_ABOUT THIS TASK_
Can you reproduce all of the material below word for word, leaving out the pictures?
○ ○ ○ ○ ○ ○ ○
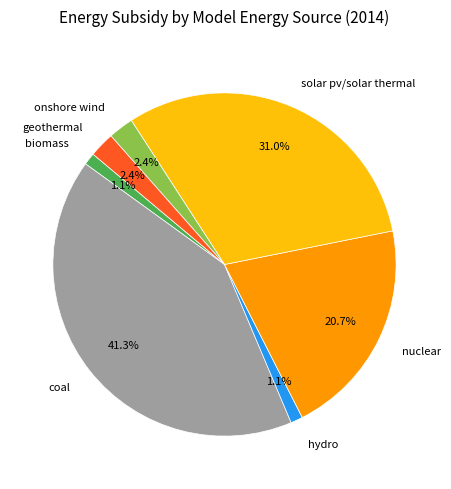

To the nearest percent, what is the combined percentage of nuclear and onshore wind?

23%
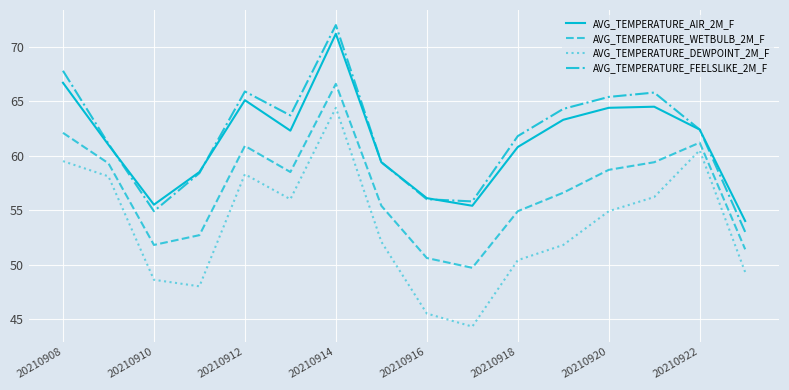

What is the maximum value for AVG_TEMPERATURE_AIR_2M_F?

71.2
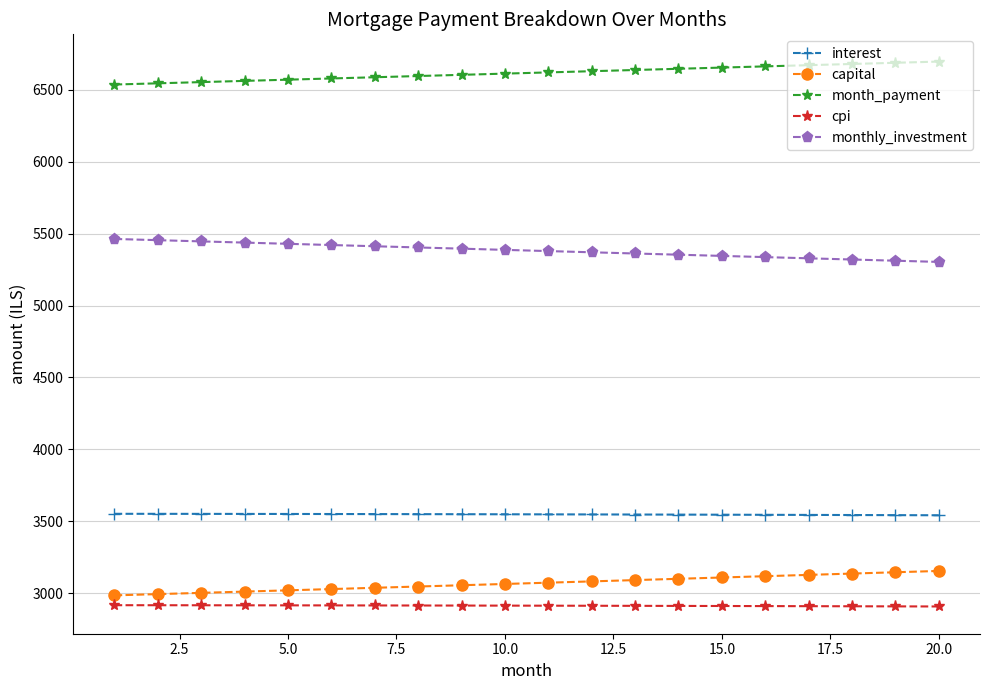

What is the difference between the maximum and second lowest values in the monthly_investment series?

151.3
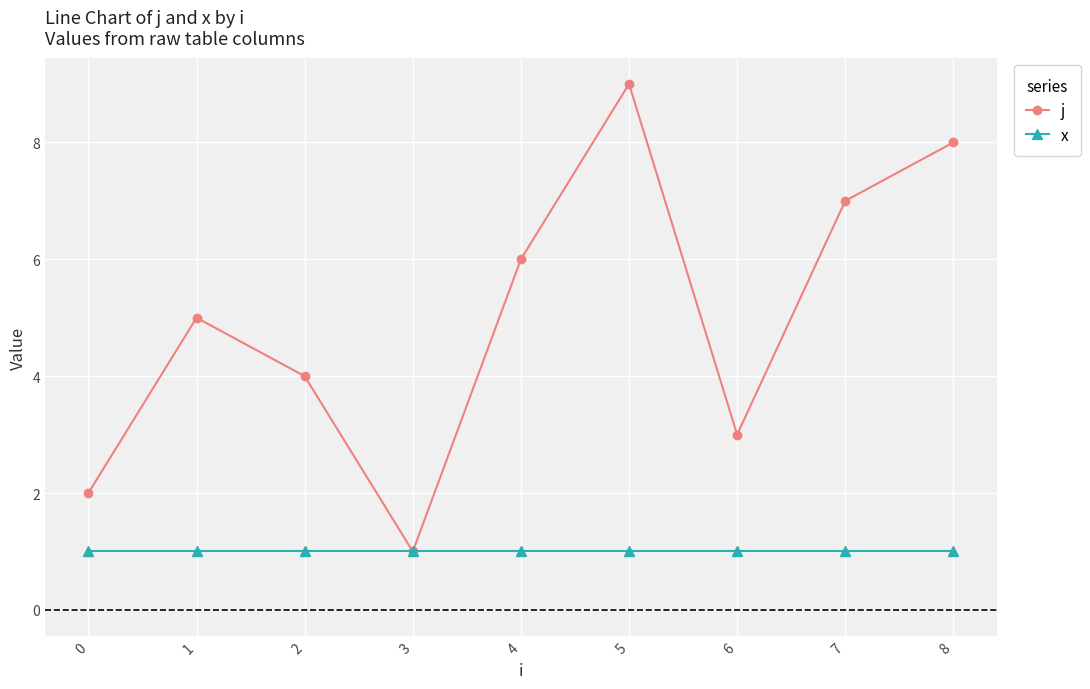

Which category has the lowest value in the j series?

3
○ ○ ○ ○ ○ ○ ○
_ANSWER TO THE EXERCISE_
To the nearest percent, what is the combined percentage of nuclear and onshore wind?

23%

What is the maximum value for AVG_TEMPERATURE_AIR_2M_F?

71.2

What is the difference between the maximum and second lowest values in the monthly_investment series?

151.3

Which category has the lowest value in the j series?

3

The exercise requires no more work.